The "using" construct is a shortcut for "try" and "finally" here.
Examples
These are adapted from MSDN pages.
In the first example, notice that it is the system which will detect the fact that index is out of range. There is no need here to test for it and throw an exception. Notice that the catch block throws an exception of its own.
static int GetValueFromArray(int[] array, int index)
{
try
{
return array[index];
}
catch (System.IndexOutOfRangeException ex)
{
System.ArgumentException argEx = new System.ArgumentException("Index is out of range", "index", ex);
throw argEx;
}
}
In the second example, we try to write to a file. If this fails, we want to be sure the file is closed, so we use a finally block.

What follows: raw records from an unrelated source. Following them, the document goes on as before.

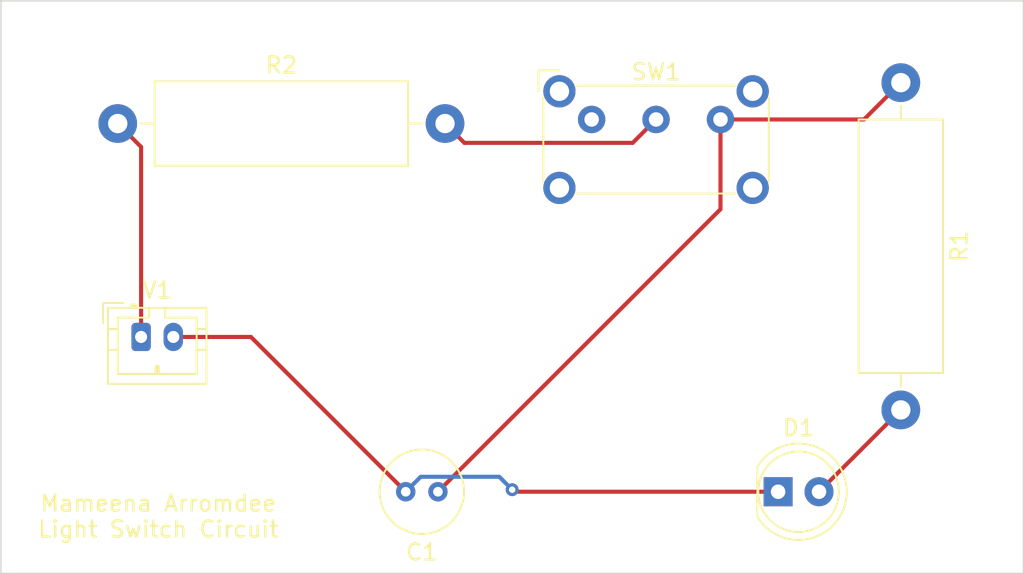
<source format=kicad_pcb>
(kicad_pcb (version 20211014) (generator pcbnew)

  (general
    (thickness 1.6)
  )

  (paper "A4")
  (layers
    (0 "F.Cu" signal)
    (31 "B.Cu" signal)
    (32 "B.Adhes" user "B.Adhesive")
    (33 "F.Adhes" user "F.Adhesive")
    (34 "B.Paste" user)
    (35 "F.Paste" user)
    (36 "B.SilkS" user "B.Silkscreen")
    (37 "F.SilkS" user "F.Silkscreen")
    (38 "B.Mask" user)
    (39 "F.Mask" user)
    (40 "Dwgs.User" user "User.Drawings")
    (41 "Cmts.User" user "User.Comments")
    (42 "Eco1.User" user "User.Eco1")
    (43 "Eco2.User" user "User.Eco2")
    (44 "Edge.Cuts" user)
    (45 "Margin" user)
    (46 "B.CrtYd" user "B.Courtyard")
    (47 "F.CrtYd" user "F.Courtyard")
    (48 "B.Fab" user)
    (49 "F.Fab" user)
    (50 "User.1" user)
    (51 "User.2" user)
    (52 "User.3" user)
    (53 "User.4" user)
    (54 "User.5" user)
    (55 "User.6" user)
    (56 "User.7" user)
    (57 "User.8" user)
    (58 "User.9" user)
  )

  (setup
    (stackup
      (layer "F.SilkS" (type "Top Silk Screen"))
      (layer "F.Paste" (type "Top Solder Paste"))
      (layer "F.Mask" (type "Top Solder Mask") (thickness 0.01))
      (layer "F.Cu" (type "copper") (thickness 0.035))
      (layer "dielectric 1" (type "core") (thickness 1.51) (material "FR4") (epsilon_r 4.5) (loss_tangent 0.02))
      (layer "B.Cu" (type "copper") (thickness 0.035))
      (layer "B.Mask" (type "Bottom Solder Mask") (thickness 0.01))
      (layer "B.Paste" (type "Bottom Solder Paste"))
      (layer "B.SilkS" (type "Bottom Silk Screen"))
      (copper_finish "None")
      (dielectric_constraints no)
    )
    (pad_to_mask_clearance 0)
    (pcbplotparams
      (layerselection 0x00010fc_ffffffff)
      (disableapertmacros false)
      (usegerberextensions false)
      (usegerberattributes true)
      (usegerberadvancedattributes true)
      (creategerberjobfile true)
      (svguseinch false)
      (svgprecision 6)
      (excludeedgelayer true)
      (plotframeref false)
      (viasonmask false)
      (mode 1)
      (useauxorigin false)
      (hpglpennumber 1)
      (hpglpenspeed 20)
      (hpglpendiameter 15.000000)
      (dxfpolygonmode true)
      (dxfimperialunits true)
      (dxfusepcbnewfont true)
      (psnegative false)
      (psa4output false)
      (plotreference true)
      (plotvalue true)
      (plotinvisibletext false)
      (sketchpadsonfab false)
      (subtractmaskfromsilk false)
      (outputformat 1)
      (mirror false)
      (drillshape 1)
      (scaleselection 1)
      (outputdirectory "")
    )
  )

  (net 0 "")
  (net 1 "Net-(C1-Pad1)")
  (net 2 "Net-(C1-Pad2)")
  (net 3 "Net-(D1-Pad2)")
  (net 4 "Net-(R2-Pad1)")
  (net 5 "Net-(R2-Pad2)")
  (net 6 "unconnected-(SW1-Pad1)")

  (footprint "Capacitor_THT:C_Radial_D5.0mm_H5.0mm_P2.00mm" (layer "F.Cu") (at 128.74 101.6 180))

  (footprint "LED_THT:LED_D5.0mm" (layer "F.Cu") (at 149.86 101.6))

  (footprint "Resistor_THT:R_Axial_DIN0516_L15.5mm_D5.0mm_P20.32mm_Horizontal" (layer "F.Cu") (at 108.86 78.74))

  (footprint "Button_Switch_THT:SW_E-Switch_EG1224_SPDT_Angled" (layer "F.Cu") (at 138.2825 78.4875))

  (footprint "Resistor_THT:R_Axial_DIN0516_L15.5mm_D5.0mm_P20.32mm_Horizontal" (layer "F.Cu") (at 157.48 76.2 -90))

  (footprint "Connector_JST:JST_PH_B2B-PH-K_1x02_P2.00mm_Vertical" (layer "F.Cu") (at 110.31 91.99))

  (gr_rect (start 101.6 71.12) (end 165.1 106.68) (layer "Edge.Cuts") (width 0.1) (fill none) (tstamp 8ba3e63e-8b83-47b7-afc6-9893950d6ed0))
  (gr_text "Mameena Arromdee\nLight Switch Circuit" (at 111.379 103.124) (layer "F.SilkS") (tstamp b65bf55d-acb9-477e-89f2-c434921f3e7c)
    (effects (font (size 1 1) (thickness 0.15)))
  )

  (segment (start 146.2825 78.4875) (end 155.1925 78.4875) (width 0.254) (layer "F.Cu") (net 1) (tstamp 2c86adb6-a737-4938-b752-ea54e4a6007e))
  (segment (start 155.1925 78.4875) (end 157.48 76.2) (width 0.254) (layer "F.Cu") (net 1) (tstamp 7d308fa1-9ca2-4e79-8a8a-13664659c58e))
  (segment (start 146.2825 84.0575) (end 128.74 101.6) (width 0.254) (layer "F.Cu") (net 1) (tstamp a53d6a34-1a10-4bd4-b611-dbabf01262a4))
  (segment (start 146.2825 78.4875) (end 146.2825 84.0575) (width 0.254) (layer "F.Cu") (net 1) (tstamp ff7f1ad8-4dec-46ef-8c1e-4a25024fbec7))
  (segment (start 133.4135 101.5365) (end 133.35 101.473) (width 0.254) (layer "F.Cu") (net 2) (tstamp 242776c2-49b3-492c-ac2a-926da64adde2))
  (segment (start 133.4135 101.5365) (end 133.477 101.6) (width 0.254) (layer "F.Cu") (net 2) (tstamp 415356b2-59fc-43e0-a94c-1e5c01e4aafc))
  (segment (start 112.31 91.99) (end 117.13 91.99) (width 0.254) (layer "F.Cu") (net 2) (tstamp 8fdd2823-414c-44e4-95ef-704b8ed0aa53))
  (segment (start 133.477 101.6) (end 149.86 101.6) (width 0.254) (layer "F.Cu") (net 2) (tstamp a0abc51f-f6c1-4d37-92c6-36dfe3b46867))
  (segment (start 117.13 91.99) (end 126.74 101.6) (width 0.254) (layer "F.Cu") (net 2) (tstamp c1c27fbe-2930-4c13-999e-e4bd38de6094))
  (via (at 133.35 101.473) (size 0.8) (drill 0.4) (layers "F.Cu" "B.Cu") (net 2) (tstamp 405b54f1-40e8-418d-a5be-432e65996c5f))
  (segment (start 132.55 100.673) (end 133.4135 101.5365) (width 0.254) (layer "B.Cu") (net 2) (tstamp 301e390b-d09f-4ab7-8c31-4f72b411f7b1))
  (segment (start 132.55 100.673) (end 127.667 100.673) (width 0.254) (layer "B.Cu") (net 2) (tstamp bad8436d-25a0-49ac-bc03-b4932d27bb8d))
  (segment (start 127.667 100.673) (end 126.74 101.6) (width 0.254) (layer "B.Cu") (net 2) (tstamp cd4948aa-de2b-4007-baaf-9616087a81cc))
  (segment (start 157.48 96.52) (end 152.4 101.6) (width 0.254) (layer "F.Cu") (net 3) (tstamp d1ecd237-e8d0-4fe4-a63f-dabc0841d08a))
  (segment (start 110.31 80.19) (end 108.86 78.74) (width 0.254) (layer "F.Cu") (net 4) (tstamp 3af562cc-9bcf-455a-bcba-51a91e324ca9))
  (segment (start 110.31 91.99) (end 110.31 80.19) (width 0.254) (layer "F.Cu") (net 4) (tstamp b5f9a4c4-b516-46b7-9822-fb5d0cdb51f1))
  (segment (start 130.38 79.94) (end 140.83 79.94) (width 0.254) (layer "F.Cu") (net 5) (tstamp bfedd48d-4e5b-4871-9416-0056b31da5d5))
  (segment (start 140.83 79.94) (end 142.2825 78.4875) (width 0.254) (layer "F.Cu") (net 5) (tstamp e44405f4-f870-4c9c-b785-b173cb796af3))
  (segment (start 129.18 78.74) (end 130.38 79.94) (width 0.254) (layer "F.Cu") (net 5) (tstamp efe93d5f-767e-43e2-8d32-511ec8620e63))

)

</source>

It is possible the file was never opened, in which case attempting to close would be an error (causing an exception), so we check for file != null.
static void CodeWithCleanup()
{
System.IO.FileStream file = null;
System.IO.FileInfo fileInfo = null;
try
{
fileInfo = new System.IO.FileInfo("C:\\file.txt");
file = fileInfo.OpenWrite();
file.WriteByte(0xF);
}
catch(System.UnauthorizedAccessException e)
{
System.Console.WriteLine(e.Message);
}
finally
{
if (file != null)
{
file.Close();
}
}
}
Programming Advice
Never try to catch an exception unless you know how to handle it.
A catch block may partially handle an exception and then pass it on to other catch blocks (e.g., it might first make a note in a log file and then pass the exception on).
If you catch an exception of System.Exception (the base class), always rethrow it at the end of the catch block (to something more specific).
When should you throw an exception?
List catch blocks with the most specific exception types first.
The only action to take with an exception is to throw it or catch it. Do not use it as a parameter or as a return value.
Exceptions should be used only to handle error conditions. Do not invent alternate uses for them. This is not the same idea as an event and an event handler: events are normal and healthy but an exception means something has gone wrong.